Reading passage ▸
════

CN116034034A

CN116034034A - Device for tensioning a curved roller cover around a roller

Info

Publication number: CN116034034A
Application number: CN202180057290.1A
Authority: CN
Inventors: 瓦尔德玛·爱立希; 克里斯蒂安·施玛勒
Original assignee: Kolbus GmbH and Co KG
Current assignee: Kolbus GmbH and Co KG
Priority date: 2020-09-04
Filing date: 2021-08-23
Publication date: 2023-04-28
Also published as: WO2022048933A1; US11945210B2; EP4208345A1; US20240025169A1; EP4208345B1; DE102020123196A1; JP2023539784A

Abstract

A device (2) for tensioning a roller cover around a roller (10) having a pair of tensioning rails (11, 12) has a plurality of identical tensioning units (4) which are arranged on a common oscillating transverse beam (12), whose partial rails (44) together form a second tensioning rail (12) of the tensioning rail pair and each comprise a first locking element (50) assigned to the first tensioning rail (11) and a second locking element (58) assigned to the respective partial rail (44), wherein the locking elements (50, 58) optionally fix or release the roller cover.

Description

Device for tensioning a curved roller cover around a roller

Technical Field

The invention relates to a device for tensioning an arcuate roller cover around the outer surface of a rotatable roller according to the preamble of claim 1.

Background

A device for adjusting and tensioning a flexographic printing plate on a plate cylinder of a rotary printing press is known from EP0401500 A2. Here, a pair of tensioning rails is oriented parallel to the rotation axis of the plate cylinder. The tensioning rail extends almost over the entire length of the plate cylinder and is mounted on the cylinder body in a pivotable manner by means of a lever. Thus, the angular error of the printed image can be corrected by slightly moving the plate on the plate cylinder.

In the known devices, it is cumbersome to manually tighten the roller cover on the roller. Typically, the cover is partially slid out of the pair of first tensioning rails before being fully suspended in the second tensioning rails and secured by tensioning. In particular, wide roll covers are inconvenient to lift by two people together.

Pressing the roll cover into the undersized receiving groove requires a significant force and makes it difficult to remove the roll cover. Furthermore, the force required significantly increases the risk of damaging the roller, especially when the hammer is used as an auxiliary tool.

The concave stretching of the printing plate can be compensated for by means of a split tensioning rail as described in DE102010045036 A1. For this purpose, the tensioning rail is divided into several segments in the axial direction, to which individual tensioning forces can be applied. The continuous hanging of the roll cover into the split rail and immediate tensioning can facilitate handling during tightening, but can result in undesirable uneven stretching of the roll cover. In particular, the sequence of the individual tensioning processes can influence this stretching and thus the printed image.

Disclosure of Invention

The object of the present invention is therefore to provide an improved device relative to the prior art, which overcomes at least one of the indicated disadvantages of the prior art.

This object is achieved by means of a device/method having the features of claim 1. Advantageous embodiments emerge from the dependent claims.

════

Data records ▸
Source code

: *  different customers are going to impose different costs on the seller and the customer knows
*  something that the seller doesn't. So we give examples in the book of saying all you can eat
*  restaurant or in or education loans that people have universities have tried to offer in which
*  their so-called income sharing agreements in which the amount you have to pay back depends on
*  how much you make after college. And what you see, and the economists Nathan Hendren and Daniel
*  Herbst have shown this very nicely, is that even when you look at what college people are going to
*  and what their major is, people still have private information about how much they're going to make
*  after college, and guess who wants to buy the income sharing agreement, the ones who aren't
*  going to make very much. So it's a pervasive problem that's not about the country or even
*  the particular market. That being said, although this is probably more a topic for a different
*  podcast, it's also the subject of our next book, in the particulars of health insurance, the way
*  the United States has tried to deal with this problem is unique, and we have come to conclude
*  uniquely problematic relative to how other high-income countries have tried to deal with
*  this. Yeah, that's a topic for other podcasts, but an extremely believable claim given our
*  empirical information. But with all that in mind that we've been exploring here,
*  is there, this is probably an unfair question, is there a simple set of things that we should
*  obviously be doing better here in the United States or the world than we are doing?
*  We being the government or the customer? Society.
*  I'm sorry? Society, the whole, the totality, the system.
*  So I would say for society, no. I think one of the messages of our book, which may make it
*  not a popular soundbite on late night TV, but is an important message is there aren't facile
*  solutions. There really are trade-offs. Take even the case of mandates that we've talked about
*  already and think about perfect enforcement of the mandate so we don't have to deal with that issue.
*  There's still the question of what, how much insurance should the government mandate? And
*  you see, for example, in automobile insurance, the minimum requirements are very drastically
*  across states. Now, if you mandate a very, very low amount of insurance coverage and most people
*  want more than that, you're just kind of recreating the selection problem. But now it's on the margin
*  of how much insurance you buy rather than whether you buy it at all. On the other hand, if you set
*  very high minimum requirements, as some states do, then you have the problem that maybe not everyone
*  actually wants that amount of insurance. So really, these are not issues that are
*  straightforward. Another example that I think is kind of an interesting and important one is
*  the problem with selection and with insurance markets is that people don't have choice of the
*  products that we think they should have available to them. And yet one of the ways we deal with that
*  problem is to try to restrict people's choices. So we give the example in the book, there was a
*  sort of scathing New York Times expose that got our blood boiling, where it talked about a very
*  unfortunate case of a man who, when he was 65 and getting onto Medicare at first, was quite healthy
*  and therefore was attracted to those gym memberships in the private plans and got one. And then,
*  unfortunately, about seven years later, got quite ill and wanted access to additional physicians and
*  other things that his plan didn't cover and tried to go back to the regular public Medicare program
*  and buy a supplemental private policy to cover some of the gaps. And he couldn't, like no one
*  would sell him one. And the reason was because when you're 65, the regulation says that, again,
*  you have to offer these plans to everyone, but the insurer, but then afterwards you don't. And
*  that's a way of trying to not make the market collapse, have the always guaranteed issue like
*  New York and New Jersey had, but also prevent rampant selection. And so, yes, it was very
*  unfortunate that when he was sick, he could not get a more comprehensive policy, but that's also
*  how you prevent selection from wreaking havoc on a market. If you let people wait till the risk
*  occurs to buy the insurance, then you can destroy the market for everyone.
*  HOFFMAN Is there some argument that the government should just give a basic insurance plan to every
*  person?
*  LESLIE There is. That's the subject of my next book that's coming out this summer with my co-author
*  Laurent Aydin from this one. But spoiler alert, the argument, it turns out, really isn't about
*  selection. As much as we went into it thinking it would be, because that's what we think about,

════

Your objective ▸
Please write out the portion of the roller cover patent starting with "A device (2)" and going on through "preamble of claim 1.".

Solution to the problem ▸
A device (2) for tensioning a roller cover around a roller (10) having a pair of tensioning rails (11, 12) has a plurality of identical tensioning units (4) which are arranged on a common oscillating transverse beam (12), whose partial rails (44) together form a second tensioning rail (12) of the tensioning rail pair and each comprise a first locking element (50) assigned to the first tensioning rail (11) and a second locking element (58) assigned to the respective partial rail (44), wherein the locking elements (50, 58) optionally fix or release the roller cover.

Description

Device for tensioning a curved roller cover around a roller

Technical Field

The invention relates to a device for tensioning an arcuate roller cover around the outer surface of a rotatable roller according to the preamble of claim 1.